- EXERCISE INSTRUCTIONS
Apart from the pictures, which must be omitted, restate the data exactly.
*** MATERIALS PROVIDED ***
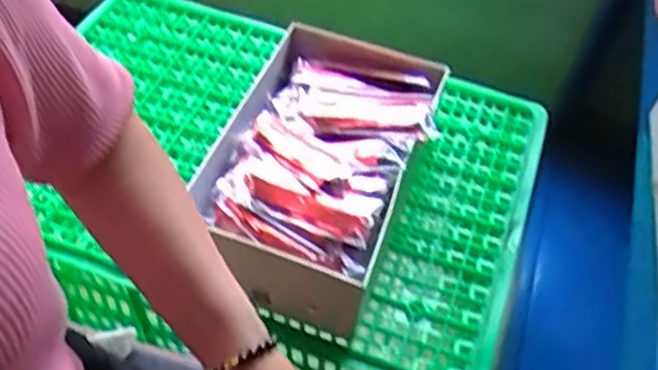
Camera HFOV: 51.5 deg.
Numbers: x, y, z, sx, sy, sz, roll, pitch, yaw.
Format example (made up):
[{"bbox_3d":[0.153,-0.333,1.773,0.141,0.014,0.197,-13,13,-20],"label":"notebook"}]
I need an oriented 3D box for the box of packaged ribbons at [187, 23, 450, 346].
[{"bbox_3d":[-0.019,-0.029,0.764,0.229,0.095,0.340,20,52,12],"label":"box of packaged ribbons"}]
*** End of MATERIALS PROVIDED ***
- WRITTEN ANSWER
Camera HFOV: 51.5 deg.
Numbers: x, y, z, sx, sy, sz, roll, pitch, yaw.
Format example (made up):
[{"bbox_3d":[0.153,-0.333,1.773,0.141,0.014,0.197,-13,13,-20],"label":"notebook"}]
I need an oriented 3D box for the box of packaged ribbons at [187, 23, 450, 346].
[{"bbox_3d":[-0.019,-0.029,0.764,0.229,0.095,0.340,20,52,12],"label":"box of packaged ribbons"}]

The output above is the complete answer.